- **What you need to do**
Can you print the passage of the Green Interest provisions that opens with the words containing "15A.2 Within thirty" and closes with "expiration of the thirty (30)", copied word for word?

── Passage shown

15A.2 Within thirty (30) days after the occurrence of an event set
forth in Section 15A.1 with respect to Green, NDB may elect to purchase the
entire or any portion of the Membership Interest of the Selling Member such
that, when this Membership Interest is added to the sum of NDB's and the Special
Member's Membership Interests, these Membership Interests do not exceed a
fifty-three and eight hundred seventy-five thousandths (53.875%) percent
Membership Interest in the Company and thereafter NDB's right to acquire
Membership Interests shall be as provided elsewhere in this Agreement.
15A.3 Within thirty (30) days after the expiration of the thirty (30)
day period set forth in Section 15A.2, the Active Members may elect to purchase
the Green Interest.
15A.4 If the Active Members do not elect to purchase the entire or any
portion of the Green Interest within the thirty (30) day period set forth in
Section 15A.3, then NDB may elect to purchase the entire or any portion of the
remaining Green Interest that was not purchased under Sections 15A.2 and 15A.3.
NDB's right to purchase the Green Interest expires at the end of the thirty (30)
day period following the end of the thirty (30) day period set forth in Section
15A.3.
15A.5 If the Active Members under Section 15A.3 and NDB under Sections
15A.2 and 15A.4 do not elect to purchase the entire Green Interest, the Company
shall redeem the remaining Green Interest.
15A.6 If an event described in Section 15A.1 occurs with respect to
Green prior to May 2, 1999, the purchase price or redemption price of the Green
Interest shall be $900,000. If NDB elects to purchase the Green Interest under
Section 15A.3 and an event described in Section 15A.1 occurs with respect to
Green prior to May 2, 1999, the purchase price for the Green Interest shall be
$900,000 less any outstanding principal and accrued interest under the Green
Note. On or after May 2, 1999, the Green Interest shall be valued as provided in
Section 13.3(f) less, in the case of NDB, the outstanding principal and accrued
interest under the Green Note.
15A.7 The Membership Interest of Green, other than the Green Interest
prior to May 2, 1999, shall be valued in accordance with 13.3(f).
15A.8 If the purchase price or redemption price is determined under
Section 15A.6, the closing of the purchase or redemption must take place at the
principal office of the Company within sixty (60) days from the earlier of (i)
the day the Active Members and NDB elect to purchase the Green Interest, or (ii)
the expiration of the time period set forth in Section 15A.4 (or as soon
thereafter as approved by the NYSE, provided a diligent effort by the Committee,
the Active Members, and NDB to obtain NYSE approval was made within the sixty
(60) day period). If the purchase price or redemption price is determined under
Section 15A.7, the closing of the purchase or redemption must take place at the
principal office of the Company within sixty (60) days after the Committee
provides written notice of its determination of the Company Value Amount, or
after the date of the determination of the Company Value Amount by arbitration
(or as soon thereafter, in each instance, as approved by the NYSE, provided a
diligent effort by the Committee and Active Members to obtain NYSE approval was
made within the sixty (60) day period). At a closing, with respect to the Green
Interest, Green shall receive a certified check or other immediately available
funds in an amount of the purchase price or redemption price as determined under
Section 15A.6. If the closing relates to the Membership Interest of Green, other
than the Green Interest, Green shall be paid in the same manner as other
Members. Notwithstanding the preceding sentence, if Green has a Capital Account
Deficit as of the date of closing, and the purchase price or redemption price of
the Green Interest is determined under Section 15A.7, Green shall receive an
amount of cash or other immediately available funds equal to the excess of the
Green Interest Value after reduction by the amount of the Capital Account
Deficit allocable to the Green Interest. If NDB does not elect to purchase the
Green Interest under Sections 15A.2 and 15A.4, Green must satisfy all
outstanding principal and accrued interest under the Green Note with the
proceeds of the purchase price or redemption price at closing.

────
── Material shown

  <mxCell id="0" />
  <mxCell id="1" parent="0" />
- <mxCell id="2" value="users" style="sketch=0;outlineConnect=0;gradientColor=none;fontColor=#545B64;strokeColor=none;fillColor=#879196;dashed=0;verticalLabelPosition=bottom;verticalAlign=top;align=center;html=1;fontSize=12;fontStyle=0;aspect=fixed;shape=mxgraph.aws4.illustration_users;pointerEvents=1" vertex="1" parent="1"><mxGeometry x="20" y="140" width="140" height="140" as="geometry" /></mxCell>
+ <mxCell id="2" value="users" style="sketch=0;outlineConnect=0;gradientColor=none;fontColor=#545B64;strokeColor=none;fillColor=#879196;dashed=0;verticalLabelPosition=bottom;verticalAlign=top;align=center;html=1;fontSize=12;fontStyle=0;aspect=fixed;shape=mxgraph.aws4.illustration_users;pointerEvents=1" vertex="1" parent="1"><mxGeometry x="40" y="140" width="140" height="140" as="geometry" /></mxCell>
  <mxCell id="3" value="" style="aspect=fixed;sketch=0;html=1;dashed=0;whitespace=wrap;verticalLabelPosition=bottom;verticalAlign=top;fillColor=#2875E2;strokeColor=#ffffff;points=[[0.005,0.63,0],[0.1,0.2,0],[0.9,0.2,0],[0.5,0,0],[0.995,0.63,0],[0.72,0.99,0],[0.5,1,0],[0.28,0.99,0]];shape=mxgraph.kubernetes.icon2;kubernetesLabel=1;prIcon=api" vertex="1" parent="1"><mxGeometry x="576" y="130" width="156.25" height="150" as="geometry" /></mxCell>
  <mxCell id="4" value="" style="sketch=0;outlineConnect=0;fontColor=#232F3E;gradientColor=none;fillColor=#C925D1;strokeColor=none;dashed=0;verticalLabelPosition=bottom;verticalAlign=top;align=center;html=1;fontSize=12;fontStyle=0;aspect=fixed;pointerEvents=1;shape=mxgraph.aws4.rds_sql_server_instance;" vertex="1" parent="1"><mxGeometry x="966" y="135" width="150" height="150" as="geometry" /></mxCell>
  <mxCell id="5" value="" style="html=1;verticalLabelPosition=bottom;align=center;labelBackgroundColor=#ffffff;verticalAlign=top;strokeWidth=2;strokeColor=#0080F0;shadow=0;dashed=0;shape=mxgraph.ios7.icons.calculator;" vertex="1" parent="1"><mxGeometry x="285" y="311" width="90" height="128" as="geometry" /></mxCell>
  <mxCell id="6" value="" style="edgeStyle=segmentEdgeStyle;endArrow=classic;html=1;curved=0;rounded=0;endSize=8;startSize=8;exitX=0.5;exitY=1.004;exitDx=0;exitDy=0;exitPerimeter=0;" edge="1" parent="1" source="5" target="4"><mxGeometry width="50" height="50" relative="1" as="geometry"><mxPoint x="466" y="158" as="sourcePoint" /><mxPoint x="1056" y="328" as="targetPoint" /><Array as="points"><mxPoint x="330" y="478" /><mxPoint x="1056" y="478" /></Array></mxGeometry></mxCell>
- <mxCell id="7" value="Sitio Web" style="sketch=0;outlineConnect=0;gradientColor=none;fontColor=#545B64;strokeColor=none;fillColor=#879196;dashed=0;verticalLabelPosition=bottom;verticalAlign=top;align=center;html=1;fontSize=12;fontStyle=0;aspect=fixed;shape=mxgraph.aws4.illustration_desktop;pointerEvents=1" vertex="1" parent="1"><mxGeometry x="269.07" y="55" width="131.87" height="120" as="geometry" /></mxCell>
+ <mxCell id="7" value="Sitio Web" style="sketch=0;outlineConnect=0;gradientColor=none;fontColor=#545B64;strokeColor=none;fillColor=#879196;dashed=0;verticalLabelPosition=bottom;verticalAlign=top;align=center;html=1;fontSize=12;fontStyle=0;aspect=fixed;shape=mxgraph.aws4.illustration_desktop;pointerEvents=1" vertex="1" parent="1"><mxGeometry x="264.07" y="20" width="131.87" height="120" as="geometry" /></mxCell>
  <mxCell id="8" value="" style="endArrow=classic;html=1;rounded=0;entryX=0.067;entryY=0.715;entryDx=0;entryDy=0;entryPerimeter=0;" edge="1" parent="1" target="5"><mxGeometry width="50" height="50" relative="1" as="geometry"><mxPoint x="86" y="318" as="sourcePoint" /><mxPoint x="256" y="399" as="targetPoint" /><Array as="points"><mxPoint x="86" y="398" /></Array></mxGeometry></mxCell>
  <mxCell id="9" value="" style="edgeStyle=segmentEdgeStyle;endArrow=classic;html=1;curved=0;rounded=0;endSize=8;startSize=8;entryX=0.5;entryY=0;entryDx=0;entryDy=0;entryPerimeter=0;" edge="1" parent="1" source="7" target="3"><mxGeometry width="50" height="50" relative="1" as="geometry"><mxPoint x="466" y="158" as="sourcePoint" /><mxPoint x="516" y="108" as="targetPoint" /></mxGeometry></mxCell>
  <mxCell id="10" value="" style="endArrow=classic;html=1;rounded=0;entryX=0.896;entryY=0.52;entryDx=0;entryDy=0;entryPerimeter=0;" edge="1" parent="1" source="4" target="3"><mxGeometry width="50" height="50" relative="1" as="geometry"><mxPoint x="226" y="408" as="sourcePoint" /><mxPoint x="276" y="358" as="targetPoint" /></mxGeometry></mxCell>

────
── Material shown

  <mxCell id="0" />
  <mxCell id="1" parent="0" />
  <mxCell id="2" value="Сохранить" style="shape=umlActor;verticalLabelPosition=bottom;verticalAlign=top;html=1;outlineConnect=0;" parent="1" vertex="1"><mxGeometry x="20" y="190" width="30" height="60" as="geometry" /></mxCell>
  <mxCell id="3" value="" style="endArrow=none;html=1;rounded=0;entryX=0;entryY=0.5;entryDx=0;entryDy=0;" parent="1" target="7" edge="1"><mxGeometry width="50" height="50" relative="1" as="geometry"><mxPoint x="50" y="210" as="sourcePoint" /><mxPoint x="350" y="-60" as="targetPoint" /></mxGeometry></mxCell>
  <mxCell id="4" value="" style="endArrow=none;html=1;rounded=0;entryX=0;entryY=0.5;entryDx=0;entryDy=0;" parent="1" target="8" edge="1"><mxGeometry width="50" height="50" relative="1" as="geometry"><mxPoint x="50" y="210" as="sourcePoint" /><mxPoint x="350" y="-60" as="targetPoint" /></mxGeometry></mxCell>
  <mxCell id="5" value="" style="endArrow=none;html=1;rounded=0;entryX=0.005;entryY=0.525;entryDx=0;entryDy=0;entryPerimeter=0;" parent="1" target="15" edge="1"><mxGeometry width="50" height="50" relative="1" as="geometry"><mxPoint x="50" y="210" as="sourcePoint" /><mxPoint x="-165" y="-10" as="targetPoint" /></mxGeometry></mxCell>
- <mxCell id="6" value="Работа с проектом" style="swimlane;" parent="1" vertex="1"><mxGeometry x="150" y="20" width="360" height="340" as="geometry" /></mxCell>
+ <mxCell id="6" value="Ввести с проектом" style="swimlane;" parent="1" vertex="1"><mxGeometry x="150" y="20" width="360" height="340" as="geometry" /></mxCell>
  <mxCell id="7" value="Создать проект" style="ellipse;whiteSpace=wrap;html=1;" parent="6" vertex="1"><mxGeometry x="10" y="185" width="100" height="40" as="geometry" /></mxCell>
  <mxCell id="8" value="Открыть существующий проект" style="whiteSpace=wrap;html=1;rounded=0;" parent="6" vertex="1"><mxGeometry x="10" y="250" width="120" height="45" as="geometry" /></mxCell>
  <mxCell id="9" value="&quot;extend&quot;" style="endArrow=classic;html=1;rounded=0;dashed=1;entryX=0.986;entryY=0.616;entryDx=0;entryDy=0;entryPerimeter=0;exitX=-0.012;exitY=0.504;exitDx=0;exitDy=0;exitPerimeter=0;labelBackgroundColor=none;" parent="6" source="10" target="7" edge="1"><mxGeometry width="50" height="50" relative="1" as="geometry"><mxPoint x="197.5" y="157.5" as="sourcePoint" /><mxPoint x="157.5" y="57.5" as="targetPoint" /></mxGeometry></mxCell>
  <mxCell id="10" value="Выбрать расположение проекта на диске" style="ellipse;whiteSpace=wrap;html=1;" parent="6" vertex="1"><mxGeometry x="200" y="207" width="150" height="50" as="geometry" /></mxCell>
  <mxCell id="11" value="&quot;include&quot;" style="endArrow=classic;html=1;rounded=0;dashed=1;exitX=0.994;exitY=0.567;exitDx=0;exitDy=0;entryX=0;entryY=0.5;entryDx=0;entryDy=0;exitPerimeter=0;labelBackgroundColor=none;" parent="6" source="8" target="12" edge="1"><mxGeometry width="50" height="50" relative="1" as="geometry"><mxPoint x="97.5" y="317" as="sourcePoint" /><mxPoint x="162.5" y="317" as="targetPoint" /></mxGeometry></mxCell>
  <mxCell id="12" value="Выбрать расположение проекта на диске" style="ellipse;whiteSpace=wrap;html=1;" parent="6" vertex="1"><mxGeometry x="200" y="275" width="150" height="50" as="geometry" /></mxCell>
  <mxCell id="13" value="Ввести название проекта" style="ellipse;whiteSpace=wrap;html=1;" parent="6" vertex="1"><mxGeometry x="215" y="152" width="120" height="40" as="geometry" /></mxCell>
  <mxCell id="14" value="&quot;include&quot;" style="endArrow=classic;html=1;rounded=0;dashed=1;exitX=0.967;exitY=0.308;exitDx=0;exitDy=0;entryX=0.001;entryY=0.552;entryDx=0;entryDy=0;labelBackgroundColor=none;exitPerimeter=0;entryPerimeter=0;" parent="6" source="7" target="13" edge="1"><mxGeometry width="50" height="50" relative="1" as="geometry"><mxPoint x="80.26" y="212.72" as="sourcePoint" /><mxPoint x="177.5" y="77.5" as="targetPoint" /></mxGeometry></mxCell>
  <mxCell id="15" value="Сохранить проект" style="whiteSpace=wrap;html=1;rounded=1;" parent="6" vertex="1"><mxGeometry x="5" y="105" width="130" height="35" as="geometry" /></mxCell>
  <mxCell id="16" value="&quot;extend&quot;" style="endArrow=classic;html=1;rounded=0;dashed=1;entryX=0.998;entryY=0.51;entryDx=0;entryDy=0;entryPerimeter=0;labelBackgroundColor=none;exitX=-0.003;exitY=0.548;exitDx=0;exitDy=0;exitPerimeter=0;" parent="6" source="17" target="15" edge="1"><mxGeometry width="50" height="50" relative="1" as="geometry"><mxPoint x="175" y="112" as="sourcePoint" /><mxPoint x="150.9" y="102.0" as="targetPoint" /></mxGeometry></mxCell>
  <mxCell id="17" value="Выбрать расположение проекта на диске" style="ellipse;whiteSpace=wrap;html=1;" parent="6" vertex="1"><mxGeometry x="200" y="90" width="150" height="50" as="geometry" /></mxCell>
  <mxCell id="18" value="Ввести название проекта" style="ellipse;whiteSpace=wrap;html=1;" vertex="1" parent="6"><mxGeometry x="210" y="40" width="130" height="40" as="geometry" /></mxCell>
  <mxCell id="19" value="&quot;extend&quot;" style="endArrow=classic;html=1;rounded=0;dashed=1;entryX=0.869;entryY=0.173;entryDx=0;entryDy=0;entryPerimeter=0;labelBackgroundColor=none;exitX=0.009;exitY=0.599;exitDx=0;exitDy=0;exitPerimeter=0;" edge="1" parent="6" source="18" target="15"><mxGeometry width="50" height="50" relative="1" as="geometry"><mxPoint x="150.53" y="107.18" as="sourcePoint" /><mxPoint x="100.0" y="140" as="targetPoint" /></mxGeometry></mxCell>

────

- **Correct result**
15A.2 Within thirty (30) days after the occurrence of an event set
forth in Section 15A.1 with respect to Green, NDB may elect to purchase the
entire or any portion of the Membership Interest of the Selling Member such
that, when this Membership Interest is added to the sum of NDB's and the Special
Member's Membership Interests, these Membership Interests do not exceed a
fifty-three and eight hundred seventy-five thousandths (53.875%) percent
Membership Interest in the Company and thereafter NDB's right to acquire
Membership Interests shall be as provided elsewhere in this Agreement.
15A.3 Within thirty (30) days after the expiration of the thirty (30)